Marzo, un pensiero al femminile

Scienziate, manager, docenti, imprenditrici crescono, fra uguaglianza e diversità.
 
Prima di incontrare Marie, con cui condividerà vita, passione e mestiere, lo scienziato Pierre Curie così scriveva nel suo diario: “Incontrare donne geniali nella nostra vita è una cosa molto rara. Le donne che posseggono il dono del genio vengono nascoste, vengono messe a tacere, vengono allontanate da chi sopra di loro fa massa, e diffonde valori bassi e ridicoli; in molti cercano in tutte le maniere di farsi beffa di loro, denigrandole e deridendole.
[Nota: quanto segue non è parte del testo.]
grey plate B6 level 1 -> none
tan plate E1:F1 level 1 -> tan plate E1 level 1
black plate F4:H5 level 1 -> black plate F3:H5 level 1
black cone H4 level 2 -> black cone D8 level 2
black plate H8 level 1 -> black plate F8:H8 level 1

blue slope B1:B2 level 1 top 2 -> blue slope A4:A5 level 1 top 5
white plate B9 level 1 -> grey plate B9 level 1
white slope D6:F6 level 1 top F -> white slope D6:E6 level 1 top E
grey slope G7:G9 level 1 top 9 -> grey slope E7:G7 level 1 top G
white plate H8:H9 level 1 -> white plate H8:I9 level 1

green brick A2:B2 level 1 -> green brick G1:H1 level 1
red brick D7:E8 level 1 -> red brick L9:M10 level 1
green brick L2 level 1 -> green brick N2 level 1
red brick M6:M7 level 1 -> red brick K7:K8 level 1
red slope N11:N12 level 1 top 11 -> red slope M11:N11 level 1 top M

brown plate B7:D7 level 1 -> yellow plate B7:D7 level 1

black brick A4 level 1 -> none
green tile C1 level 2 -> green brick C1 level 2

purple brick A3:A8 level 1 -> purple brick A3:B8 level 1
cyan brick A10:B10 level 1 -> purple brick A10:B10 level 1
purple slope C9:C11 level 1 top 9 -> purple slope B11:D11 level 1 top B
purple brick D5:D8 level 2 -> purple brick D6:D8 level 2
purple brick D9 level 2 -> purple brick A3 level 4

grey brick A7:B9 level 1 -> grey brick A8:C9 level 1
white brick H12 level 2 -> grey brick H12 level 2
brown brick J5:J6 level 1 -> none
Per loro il percorso verso la libertà è molto più difficile che per noi uomini.
 
Il trattamento è diseguale, e questa è una vera ingiustizia”. Era la fine del 1800, ed in quel periodo iniziò il sodalizio personale e professionale dei due studiosi della radioattività. Madame Curie, da esule polacca autodidatta viene consacrata Nobel per la fisica nel 1903 e Nobel per la chimica nel 1911, nonché simbolo della scienza al femminile. Molti anni sono passati, immense aperture si sono realizzate rispetto al talento ed all’emancipazione delle signore nell’orizzonte lavorativo, ma il mondo delle STEM (Science, Technology, Engineering, Mathematics) è ancora in prevalenza maschile.
 
Poche studentesse scelgono di studiare queste materie (in Italia, solo il 12.6%) ed è ancora lontana l’inversione di rotta; rimane elevato il gap che le separa dai colleghi maschi rispetto a posizioni e retribuzioni. Un recente studio svedese quantifica in “due volte e mezzo” la bravura (efficienza ed efficacia) di una ricercatrice che aspiri ad un ruolo analogo a quello di un collega, parimenti qualificato. Anche la società odierna consacra la realizzazione femminile nel rapporto di coppia e nella maternità, ma le posizioni apicali non sono più precluse alle scienziate, alle manager, alle docenti universitarie, alle imprenditrici.
 
La normativa sulle quote rosa ha in parte sfondato il soffitto di cristallo, e nel Nordest italiano le presenze femminili nei CdA delle aziende quotate hanno superato il 32%, tuttavia non si può negare che i ruoli esecutivi e davvero di potere non vanno oltre il 10%. Formalmente adeguati, collegi e commissioni, pubblici e privati, restano ancora appannaggio dei “soliti nomi”, maschili o femminili che siano. Da rivalutare, dunque, anche gli estremi di una normativa di genere fortunatamente dirompente ma slegata dalle qualifiche e dal contributo fattivo apportato all’impresa.
 
Scelte imposte e affrettate dalla legge non sempre portano al miglioramento della performance aziendale, come negli auspici del legislatore e degli economisti, che correlano l’equilibrio di genere con lo sviluppo del business. Un rinnovato 8 marzo, dunque, con l’augurio, indirizzato soprattutto alle nuove generazioni, di credere insieme al valore dell’uguaglianza e alla ricchezza della diversità, vero motore della crescita culturale, sociale, della ricerca e dell’impresa.